The Surfer
South Africa committed some glaring, the most basic mistakes on the fourth day in Durban, and their display of non-resistance, especially after tea, revealed a serious mental block, says Simon Briggs in the Daily Telegraph .
But at least Australia tried to play the ball. For the South Africans, their display of non-resistance suggested a serious mental block. For players of this quality to make such basic mistakes, the whole dressing room must have entered a state of blue funk.
Kunal Pradhan, writing in the Indian Express , places the blame for India's problem with poor pitches on those on the upper end of the hierarchy
In most other countries, being a pitch curator is a career option. You decide early, study the science behind the art, and spend time as an assistant before the ground is finally handed over to you. The job ensures enough money for a home and a car, and the responsibility that what you are producing is yours alone — no instructions from the board’s head honchos, no suggestions from the team’s captain, and no unreasonable last-minute requests from a spinner or an opening batsman that can’t be turned down.
Batsmen have got so used to having everything in their favour – the tracks were such featherbeds throughout this series – that they probably felt cheated at the Kotla
Nasser Hussain, in his daily dossier in the Daily Mail , lauds Alastair Cook for his century in Durban, attributing the knock to his mental strength, but adds that players and experts alike must not burden him with the talk of captaincy.
The Future England Captain thing was something that Mike Atherton was stuck with from a young age and I'm not sure that being in charge of the team in Bangladesh should be top of Cook's list of priorities right now.
Orwin Davidson, writing in Stabroek News , argues for caution in the confidence and optimism generated by West Indies' impressive performance in Australia
The worst thing that can accrue from those reactions from this Test series is to lull the West Indies Cricket Board regime into a false sense of security, into believing it can relax and do nothing to speed up the development of its young players, thinking those encouraging displays will blossom by themselves. Just like previous administrations did, when they expected world class players to fall from the sky when the Dream Team of the 1980s ended its superlative run on top of the world.
In his syndicated column, Anil Kumble writes that the Kotla pitch fiasco could have been avoided if a couple of Ranji games had been played on the same re-laid surface
The answer to such things is to professionalise matters. It's the only way to bring in accountability. Under the existing system, the secretaries, curators, pitch committee none can be held accountable. Get the pros in, make them accountable and you will see the changes happening for the good.
The New Zealand-Australia series scheduled for February and March next year appeared to have in the ingredients for a riveting contest until Shane Bond and Iain O'Brien announced their retirements, writes Chris Rattue in the New Zealand Herald .

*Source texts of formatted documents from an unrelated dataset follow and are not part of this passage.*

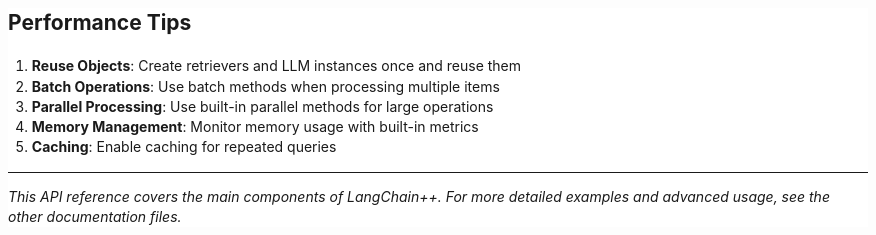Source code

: 
## Performance Tips

1. **Reuse Objects**: Create retrievers and LLM instances once and reuse them
2. **Batch Operations**: Use batch methods when processing multiple items
3. **Parallel Processing**: Use built-in parallel methods for large operations
4. **Memory Management**: Monitor memory usage with built-in metrics
5. **Caching**: Enable caching for repeated queries

---

*This API reference covers the main components of LangChain++. For more detailed examples and advanced usage, see the other documentation files.*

In these quarters, O'Brien and Bond's decisions have been greeted with extreme disappointment, because the players have opted out of a golden opportunity, for them and their team. What was shaping as a terrific contest might now be a dud. That the great and the good around cricket seem so resigned to their departure, and almost supportive, makes it doubly disappointing.
Christopher Martin-Jenkins, in the Times , looks back on England's tour of South Africa in 1956-57 and compares it with the one underway
But the biggest changes have come in the pace of the tour off the field. Part of the charm of the MCC film is cine taken by Trevor Bailey and others of the extracurricular fun. We see them, between matches, big-sea fishing, visiting the Victoria Falls, relaxing on the beach and hacking round a golf course. Colin Cowdrey plays the fool before the camera. Jim Laker, who had a deflating tour after his triumphant Ashes series the previous summer, spoons his way out of a bunker, fag in mouth, phlegmatic as ever.
Graeme Swann is very much likely to end 2009 as the second-highest wicket-taker
His most important ally, however, is off the field. It is not a human either. It is Hawk-Eye. The increasing acceptance of the ball-tracking system is inducing umpires to give more batsmen out lbw. In fact, this decade is the first in the history of Test cricket when more batsmen have been dismissed lbw than bowled. Hawk-Eye first appeared on TV screens in 2001.
The Indian domestic scene is suddenly filled with left-arm spinners, quite a change from a couple of years ago when they were thought to be a dying species
It's equally likely that they suffered, for a large part of the decade, at the hands of India's most successful captain. All through his career, Sourav Ganguly had treated opposition left-arm spinners with such disdain that there was a theory he didn't particularly rate them very highly. Ganguly himself says it was more to do with the presence of Kumble and Harbhajan, than his disdain for the art. But with India looking for match-winning options post Kumble, Dhoni has shown no reluctance to include them in his search for a successor.